■ **TASK DATA**
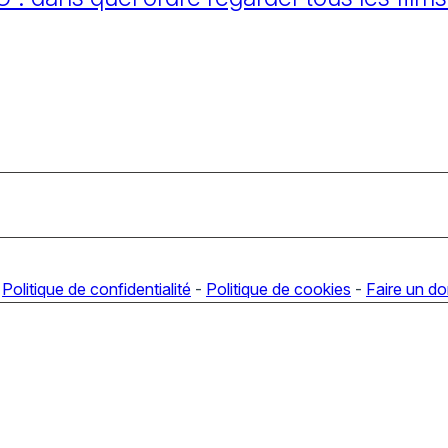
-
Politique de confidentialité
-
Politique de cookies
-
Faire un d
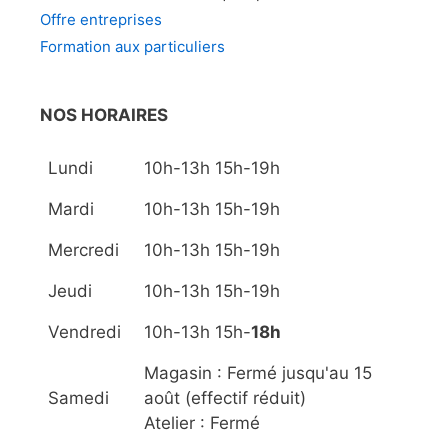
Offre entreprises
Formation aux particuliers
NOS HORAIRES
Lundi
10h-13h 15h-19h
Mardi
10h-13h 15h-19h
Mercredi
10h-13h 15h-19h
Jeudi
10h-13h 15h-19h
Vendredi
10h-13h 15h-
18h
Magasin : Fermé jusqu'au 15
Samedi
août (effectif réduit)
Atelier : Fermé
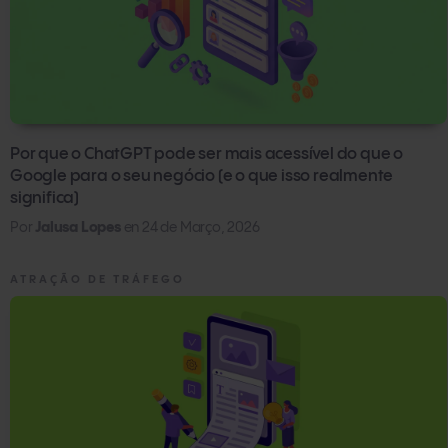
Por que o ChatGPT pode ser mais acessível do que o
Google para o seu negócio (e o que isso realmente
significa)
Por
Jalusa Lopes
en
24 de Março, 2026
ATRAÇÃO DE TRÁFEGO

--

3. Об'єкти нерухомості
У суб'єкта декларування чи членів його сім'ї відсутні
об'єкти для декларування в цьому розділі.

■ **INSTRUCTIONS FOR THE TASK**
Look through the listing and extract every line with "декларування" in it.

■ **REPLY**
У суб'єкта декларування чи членів його сім'ї відсутні
об'єкти для декларування в цьому розділі.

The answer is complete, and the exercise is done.